I’m not any sort of authority on marriage. This is probably because I have no firsthand knowledge of this particular state. I’m in my thirties, and I’ve never been married. I could blame my homosexuality on this, but the truth is I’m just freaking picky. I’m not marrying anyone that I don’t absolutely want to spend the rest of my life with. My father advised me to only marry someone I could not live without. I’ve never found such a woman, so hence my single status. At this point, it seems pretty permanent.
Yet, I find myself increasingly opinionated on the subject of marriage. Perhaps this is a result of my witnessing so many couples, both friends and family alike, and the inequality that frequently springs up in marriage. I’m not talking about inequality regarding some arbitrary societal rank or means of employment. This is about the everyday drudgery that comes with living together: housework, mowing the lawn, paying the bills, getting the car fixed, schlepping family to doctor appointments, and a thousand little niggly things. This is ten times more difficult to accomplish when children enter into the scene. With kids, it’s frequently only one of the parents who attends every teacher meeting, joins the booster club, takes the kids to sporting events, does all the clothes shopping, helps everyone get ready for school, picks up everyone from school, and the list goes on and on. Raising children and maintaining a marriage is more than a full-time job, and having a partner who expects you to do all the work places an even greater burden on your shoulders. It isn’t fair.
Although I didn’t want to pull gender here, it really is usually the husband who sticks all this extra work on his wife. Men tend to be the breadwinners for a variety of reasons–ego, access to higher-paying academic and/or trade jobs, and a lack of willingness to work part-time or not work at all so that the kids would be taken care of (like so many wives are expected to do). Yet, mothers sacrifice better pay and living wages so that they can raise their children right. Even though women give up the independence that comes with being the primary providers, they feel guilty enough about this arrangement (as their husbands “work so hard”) that they pour every minute of freedom into maintaining clean, safe homes for their families.
Now, I’m already generalizing far too much here, so I’d like to take a step back. My father proved that men aren’t always the overburdened partner in a relationship. He worked constantly, yet he was the one who came home from ten hour days to do the dishes, the laundry, the vacuuming, the mowing, and so forth. My mother didn’t work, yet all I really remember her doing housework-wise with any consistency was cooking. While I love my mom, even years later I find myself admitting that my dad got the worse end of that deal.
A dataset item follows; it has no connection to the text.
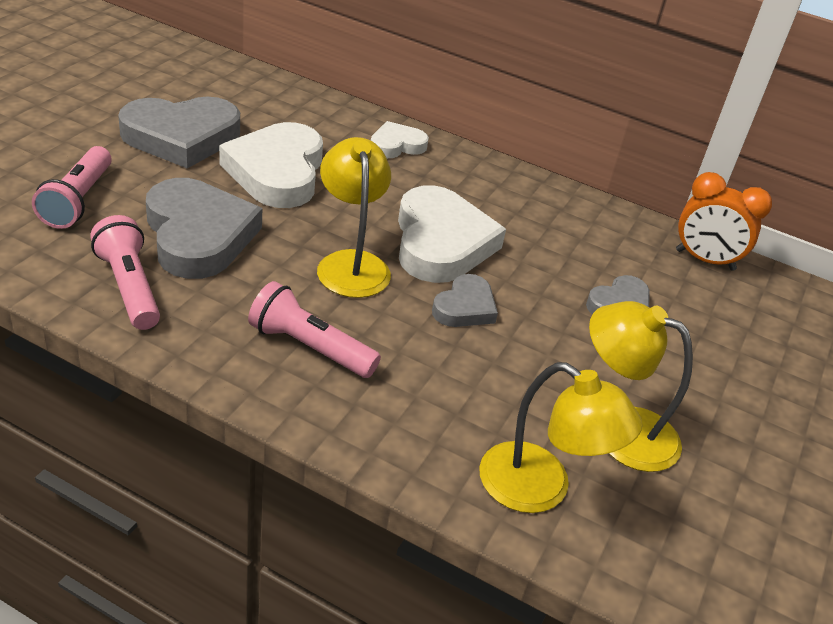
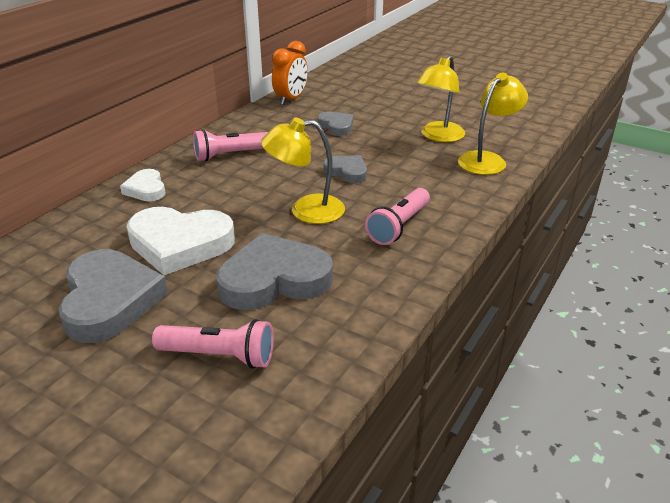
camera: 80 degrees left, 5 degrees down
pink flashlight [90,215,160,330] -> pink flashlight moved to [193,129,268,161]
white heart [398,185,506,283] -> none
I really don’t know why one partner feels entitled to get out of the everyday chores. This is a concept I’ve never truly understood. How do you not notice when the trash needs to be taken out, or when your wife or husband looks tired and might need a break from cleaning the bathroom this time around? To help anyone reading this figure out where they are in regards to their helpfulness towards their significant other, I’d like to administer a simple test:
- In the past week, how many times have you washed the dishes?
- In the past week, how many loads of laundry have you folded?
- In the past five days, how many times have you helped your partner put your children to bed?
- In the past month, how many times have you vacuumed?
If your answer to any of the above questions was twice or less, you need you up your game. You clearly have not been pulling your weight in this relationship. If you’re lucky, your spouse won’t realize just how unnecessary you are to making your family function. Just don’t count on such luck lasting indefinitely.